* _PROBLEM TO SOLVE_
Could you repeat the records below exactly, leaving the pictures out?

(RAW DATA begins)

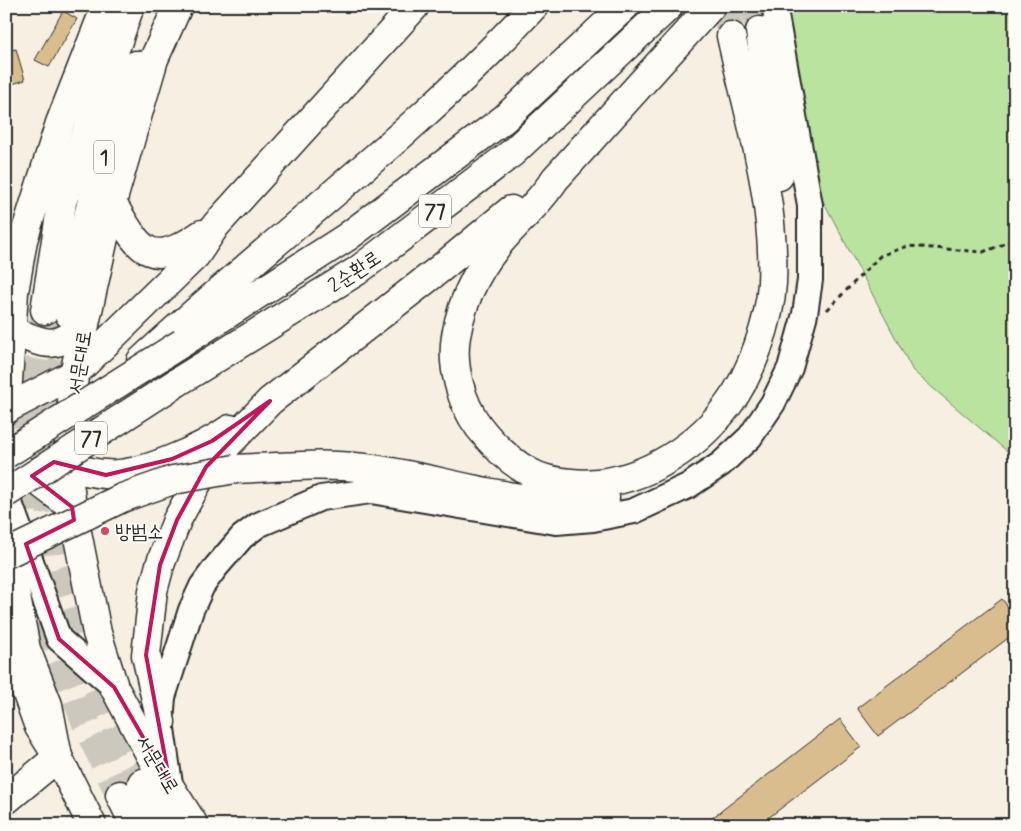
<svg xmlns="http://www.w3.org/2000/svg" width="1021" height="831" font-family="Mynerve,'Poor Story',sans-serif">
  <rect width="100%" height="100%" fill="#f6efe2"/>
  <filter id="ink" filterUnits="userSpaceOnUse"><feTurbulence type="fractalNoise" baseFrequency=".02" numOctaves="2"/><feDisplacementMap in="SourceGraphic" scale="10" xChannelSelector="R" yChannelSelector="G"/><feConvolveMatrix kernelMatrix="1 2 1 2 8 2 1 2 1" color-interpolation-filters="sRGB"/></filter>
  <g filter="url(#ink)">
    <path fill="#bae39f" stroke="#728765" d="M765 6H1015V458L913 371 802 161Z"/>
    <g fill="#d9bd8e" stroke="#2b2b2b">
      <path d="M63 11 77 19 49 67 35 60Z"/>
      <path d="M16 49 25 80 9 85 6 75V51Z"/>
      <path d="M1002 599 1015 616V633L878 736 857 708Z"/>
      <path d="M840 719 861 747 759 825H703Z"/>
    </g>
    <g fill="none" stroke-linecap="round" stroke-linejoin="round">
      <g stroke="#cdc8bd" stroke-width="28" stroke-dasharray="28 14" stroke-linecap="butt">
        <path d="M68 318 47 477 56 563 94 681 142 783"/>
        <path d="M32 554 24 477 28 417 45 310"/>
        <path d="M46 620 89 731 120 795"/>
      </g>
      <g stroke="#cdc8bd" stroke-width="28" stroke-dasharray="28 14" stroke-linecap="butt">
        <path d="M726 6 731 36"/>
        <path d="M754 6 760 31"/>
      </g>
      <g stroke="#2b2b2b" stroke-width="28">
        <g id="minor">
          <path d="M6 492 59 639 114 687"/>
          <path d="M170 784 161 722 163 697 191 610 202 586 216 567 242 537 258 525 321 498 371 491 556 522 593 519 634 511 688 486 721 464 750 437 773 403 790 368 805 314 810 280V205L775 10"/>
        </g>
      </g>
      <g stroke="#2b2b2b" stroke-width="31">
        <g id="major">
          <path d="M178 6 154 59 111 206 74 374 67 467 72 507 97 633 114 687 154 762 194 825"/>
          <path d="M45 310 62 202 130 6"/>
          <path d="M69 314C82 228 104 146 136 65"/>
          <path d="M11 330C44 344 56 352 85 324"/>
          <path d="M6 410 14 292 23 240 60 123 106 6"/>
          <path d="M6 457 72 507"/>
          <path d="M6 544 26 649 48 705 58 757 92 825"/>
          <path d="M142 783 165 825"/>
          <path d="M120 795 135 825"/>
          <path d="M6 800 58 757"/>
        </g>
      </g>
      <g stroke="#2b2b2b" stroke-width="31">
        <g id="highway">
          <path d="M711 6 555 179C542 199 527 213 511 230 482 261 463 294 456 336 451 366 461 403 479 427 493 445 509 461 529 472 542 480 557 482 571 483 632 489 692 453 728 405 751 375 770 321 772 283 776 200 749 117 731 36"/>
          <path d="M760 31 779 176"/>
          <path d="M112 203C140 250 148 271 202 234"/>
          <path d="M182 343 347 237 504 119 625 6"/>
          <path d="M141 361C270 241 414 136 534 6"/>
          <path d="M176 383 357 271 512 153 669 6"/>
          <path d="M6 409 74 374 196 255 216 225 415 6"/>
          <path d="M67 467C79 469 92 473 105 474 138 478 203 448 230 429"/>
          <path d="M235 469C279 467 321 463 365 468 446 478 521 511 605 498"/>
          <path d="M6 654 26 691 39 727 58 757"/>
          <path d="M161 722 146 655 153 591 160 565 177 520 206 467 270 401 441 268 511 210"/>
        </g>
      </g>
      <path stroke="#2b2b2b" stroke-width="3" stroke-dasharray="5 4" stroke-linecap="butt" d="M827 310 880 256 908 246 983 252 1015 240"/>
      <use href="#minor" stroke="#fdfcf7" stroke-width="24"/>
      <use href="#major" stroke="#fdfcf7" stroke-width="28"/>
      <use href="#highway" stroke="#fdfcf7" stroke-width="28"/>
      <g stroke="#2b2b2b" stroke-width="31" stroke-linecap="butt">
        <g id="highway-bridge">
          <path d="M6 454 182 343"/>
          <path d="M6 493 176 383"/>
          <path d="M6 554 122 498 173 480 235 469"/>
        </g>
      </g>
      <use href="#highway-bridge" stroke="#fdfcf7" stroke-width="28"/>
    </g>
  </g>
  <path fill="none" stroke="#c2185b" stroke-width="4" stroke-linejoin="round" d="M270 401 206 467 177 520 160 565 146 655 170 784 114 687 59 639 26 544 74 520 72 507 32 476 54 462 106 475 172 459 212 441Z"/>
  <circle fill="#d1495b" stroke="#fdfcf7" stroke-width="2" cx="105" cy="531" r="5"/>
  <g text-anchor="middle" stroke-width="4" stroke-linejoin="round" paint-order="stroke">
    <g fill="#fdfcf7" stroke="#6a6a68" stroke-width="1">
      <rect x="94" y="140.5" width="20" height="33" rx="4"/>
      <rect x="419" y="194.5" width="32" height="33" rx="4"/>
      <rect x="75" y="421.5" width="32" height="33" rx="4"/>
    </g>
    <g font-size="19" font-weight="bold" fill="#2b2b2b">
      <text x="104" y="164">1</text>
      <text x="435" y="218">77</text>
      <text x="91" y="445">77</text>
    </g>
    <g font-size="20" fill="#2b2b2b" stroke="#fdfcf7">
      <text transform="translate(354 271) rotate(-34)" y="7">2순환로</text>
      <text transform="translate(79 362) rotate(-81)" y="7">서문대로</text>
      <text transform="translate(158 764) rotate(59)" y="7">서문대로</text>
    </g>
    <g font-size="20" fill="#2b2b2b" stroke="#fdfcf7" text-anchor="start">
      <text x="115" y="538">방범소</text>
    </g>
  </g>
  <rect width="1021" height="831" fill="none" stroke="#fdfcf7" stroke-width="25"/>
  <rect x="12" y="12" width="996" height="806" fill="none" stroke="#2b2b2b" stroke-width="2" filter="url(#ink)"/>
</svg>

(RAW DATA ends)

* _SOLVED EXERCISE_
<svg xmlns="http://www.w3.org/2000/svg" width="1021" height="831" font-family="Mynerve,'Poor Story',sans-serif">
  <rect width="100%" height="100%" fill="#f6efe2"/>
  <filter id="ink" filterUnits="userSpaceOnUse"><feTurbulence type="fractalNoise" baseFrequency=".02" numOctaves="2"/><feDisplacementMap in="SourceGraphic" scale="10" xChannelSelector="R" yChannelSelector="G"/><feConvolveMatrix kernelMatrix="1 2 1 2 8 2 1 2 1" color-interpolation-filters="sRGB"/></filter>
  <g filter="url(#ink)">
    <path fill="#bae39f" stroke="#728765" d="M765 6H1015V458L913 371 802 161Z"/>
    <g fill="#d9bd8e" stroke="#2b2b2b">
      <path d="M63 11 77 19 49 67 35 60Z"/>
      <path d="M16 49 25 80 9 85 6 75V51Z"/>
      <path d="M1002 599 1015 616V633L878 736 857 708Z"/>
      <path d="M840 719 861 747 759 825H703Z"/>
    </g>
    <g fill="none" stroke-linecap="round" stroke-linejoin="round">
      <g stroke="#cdc8bd" stroke-width="28" stroke-dasharray="28 14" stroke-linecap="butt">
        <path d="M68 318 47 477 56 563 94 681 142 783"/>
        <path d="M32 554 24 477 28 417 45 310"/>
        <path d="M46 620 89 731 120 795"/>
      </g>
      <g stroke="#cdc8bd" stroke-width="28" stroke-dasharray="28 14" stroke-linecap="butt">
        <path d="M726 6 731 36"/>
        <path d="M754 6 760 31"/>
      </g>
      <g stroke="#2b2b2b" stroke-width="28">
        <g id="minor">
          <path d="M6 492 59 639 114 687"/>
          <path d="M170 784 161 722 163 697 191 610 202 586 216 567 242 537 258 525 321 498 371 491 556 522 593 519 634 511 688 486 721 464 750 437 773 403 790 368 805 314 810 280V205L775 10"/>
        </g>
      </g>
      <g stroke="#2b2b2b" stroke-width="31">
        <g id="major">
          <path d="M178 6 154 59 111 206 74 374 67 467 72 507 97 633 114 687 154 762 194 825"/>
          <path d="M45 310 62 202 130 6"/>
          <path d="M69 314C82 228 104 146 136 65"/>
          <path d="M11 330C44 344 56 352 85 324"/>
          <path d="M6 410 14 292 23 240 60 123 106 6"/>
          <path d="M6 457 72 507"/>
          <path d="M6 544 26 649 48 705 58 757 92 825"/>
          <path d="M142 783 165 825"/>
          <path d="M120 795 135 825"/>
          <path d="M6 800 58 757"/>
        </g>
      </g>
      <g stroke="#2b2b2b" stroke-width="31">
        <g id="highway">
          <path d="M711 6 555 179C542 199 527 213 511 230 482 261 463 294 456 336 451 366 461 403 479 427 493 445 509 461 529 472 542 480 557 482 571 483 632 489 692 453 728 405 751 375 770 321 772 283 776 200 749 117 731 36"/>
          <path d="M760 31 779 176"/>
          <path d="M112 203C140 250 148 271 202 234"/>
          <path d="M182 343 347 237 504 119 625 6"/>
          <path d="M141 361C270 241 414 136 534 6"/>
          <path d="M176 383 357 271 512 153 669 6"/>
          <path d="M6 409 74 374 196 255 216 225 415 6"/>
          <path d="M67 467C79 469 92 473 105 474 138 478 203 448 230 429"/>
          <path d="M235 469C279 467 321 463 365 468 446 478 521 511 605 498"/>
          <path d="M6 654 26 691 39 727 58 757"/>
          <path d="M161 722 146 655 153 591 160 565 177 520 206 467 270 401 441 268 511 210"/>
        </g>
      </g>
      <path stroke="#2b2b2b" stroke-width="3" stroke-dasharray="5 4" stroke-linecap="butt" d="M827 310 880 256 908 246 983 252 1015 240"/>
      <use href="#minor" stroke="#fdfcf7" stroke-width="24"/>
      <use href="#major" stroke="#fdfcf7" stroke-width="28"/>
      <use href="#highway" stroke="#fdfcf7" stroke-width="28"/>
      <g stroke="#2b2b2b" stroke-width="31" stroke-linecap="butt">
        <g id="highway-bridge">
          <path d="M6 454 182 343"/>
          <path d="M6 493 176 383"/>
          <path d="M6 554 122 498 173 480 235 469"/>
        </g>
      </g>
      <use href="#highway-bridge" stroke="#fdfcf7" stroke-width="28"/>
    </g>
  </g>
  <path fill="none" stroke="#c2185b" stroke-width="4" stroke-linejoin="round" d="M270 401 206 467 177 520 160 565 146 655 170 784 114 687 59 639 26 544 74 520 72 507 32 476 54 462 106 475 172 459 212 441Z"/>
  <circle fill="#d1495b" stroke="#fdfcf7" stroke-width="2" cx="105" cy="531" r="5"/>
  <g text-anchor="middle" stroke-width="4" stroke-linejoin="round" paint-order="stroke">
    <g fill="#fdfcf7" stroke="#6a6a68" stroke-width="1">
      <rect x="94" y="140.5" width="20" height="33" rx="4"/>
      <rect x="419" y="194.5" width="32" height="33" rx="4"/>
      <rect x="75" y="421.5" width="32" height="33" rx="4"/>
    </g>
    <g font-size="19" font-weight="bold" fill="#2b2b2b">
      <text x="104" y="164">1</text>
      <text x="435" y="218">77</text>
      <text x="91" y="445">77</text>
    </g>
    <g font-size="20" fill="#2b2b2b" stroke="#fdfcf7">
      <text transform="translate(354 271) rotate(-34)" y="7">2순환로</text>
      <text transform="translate(79 362) rotate(-81)" y="7">서문대로</text>
      <text transform="translate(158 764) rotate(59)" y="7">서문대로</text>
    </g>
    <g font-size="20" fill="#2b2b2b" stroke="#fdfcf7" text-anchor="start">
      <text x="115" y="538">방범소</text>
    </g>
  </g>
  <rect width="1021" height="831" fill="none" stroke="#fdfcf7" stroke-width="25"/>
  <rect x="12" y="12" width="996" height="806" fill="none" stroke="#2b2b2b" stroke-width="2" filter="url(#ink)"/>
</svg>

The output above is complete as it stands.